Rajd Brazylii – ORLEN Team w czołówce

Podczas VIII etapu Rajdu Dos Sertoes Marek Dąbrowski uplasował się po raz kolejny na 6 miejscu z czasem 2:03:39, awansując tym samym w klasyfikacji generalnej na 8 pozycję. W klasie Marathon Open Marek pozostaje nadal niekwestionowanym liderem z przewagą ponad 3 godzin nad drugim zawodnikiem, Brazylijczykiem Rogerio Boechatem. Jacek Czachor osiągnął metę wczorajszego etapu na 15 miejscu z czasem 2:09:41, utrzymując 10 pozycję w genralce. W klasie 450 Super Production Jacek nadal zajmuje 4 miejsce.

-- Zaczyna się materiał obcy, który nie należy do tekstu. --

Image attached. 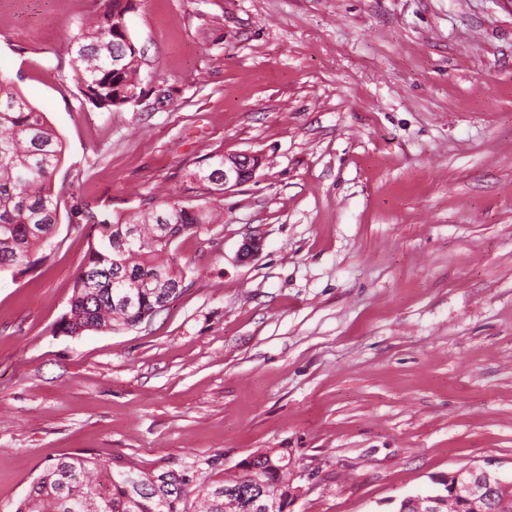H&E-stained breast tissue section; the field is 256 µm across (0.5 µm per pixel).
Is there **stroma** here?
I'll list each match as a JSON object with an SVG mask.
<instances>
[{
	"instance_id": "stroma-1",
	"label": "stroma",
	"mask_w": 512,
	"mask_h": 512,
	"mask_svg": "<svg viewBox=\"0 0 512 512\" xmlns=\"http://www.w3.org/2000/svg\"><path fill=\"white\" fill-rule=\"evenodd\" d=\"M101 0H0V71L65 143L50 246L0 275V512L58 455L199 486L284 449L288 512H395L512 477V0H131L144 94L94 108L67 46ZM262 160L212 193L214 154ZM224 221L130 329L58 333L90 225ZM259 252L242 259L246 238Z\"/></svg>"
}]
</instances>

Zawodnicy mieli do pokonania 170-kilometrowy, szybki odcinek specjalny. Co jest rzadkością w rajdach cross country, różnice w osiąganych czasach nie przekraczały kilkunastu sekund. Zwycięzcą przedostatniego etapu został Cyril Despres z czasem 1:55:47, odrabiając prawie 5 minut do lidera klasyfikacji generalnej, Brazylijczyka Jose Helio Rodriguesa (2:00:30). Różnica wynosi jednak aż 9 minut, które mogą okazać się niemożliwe do odrobienia podczas piątkowego, ostatniego odcinka specjalnego. Z drugim czasem na mecie zameldował się Francisco Lopez (1:56:50), startujący motocyklem Honda 450 – główny rywal Jacka Czachora do tytułu Mistrza Świata FIM w klasie 450. Na trzecim miejscu przyjechał kolega Cyrila Despresa z teamu Gauloises, David Casteu (1:58:16).

MAREK DĄBROWSKI: Przedostatni odcinek rajdu był dla mnie pomyślny, aczkolwiek nie uniknąłem kilku problemów. Pierwszym z nich okazała się awaria GPS-u. Sytuacja była o tyle trudna, że musiałem sam kontrolować prędkość i oszacować, w których momentach powinienem zwolnić, aby nie przekroczyć dozwolonej szybkości w strefach z ograniczeniami. Mam nadzieję, że mi się to udało. W przeciwnym razie grozi mi niestety kara czasowa, co mogłoby się wiązać z utratą dobrego 8 miejsca w klasyfikacji generalnej rajdu. Drugim problemem, który zdarzył mi się podczas odcinka to zepsuty roadbook, który przez całą długość trasy musiałem przewijać ręcznie. Jest to czynność dosyć uciążliwa i pracochłonna. Nic dodać, nic ująć - z elektroniką na VIII etapie byłem na bakier. Jednak pomimo problemów i padającego deszczu, trasę udało mi się pokonać szybko, w dobrym tempie. Cieszę się również z wyprzedzenia brazylijskiego zawodnika Dimasa Mattosa, nad którym po dzisiejszym starcie zyskałem 1,5 minuty przewagi. Czwartkowy etap nie był trudny technicznie, a start Jacka był również bardzo udany. Dalsze miejsce i strata kilku minut jest wynikiem tylko i wyłącznie słabszego silnika.

W piątek zawodnicy mają do pokonania ostatni etap rajdu z Aracaju do Salvador. Trasa przejazdu będzie miała długość 404 km, z krótkim, 103-kilometrowym odcinkiem specjalnym. Głównym zadaniem zawodników ORLEN Team będzie utrzymanie ciężko wypracowanych pozycji.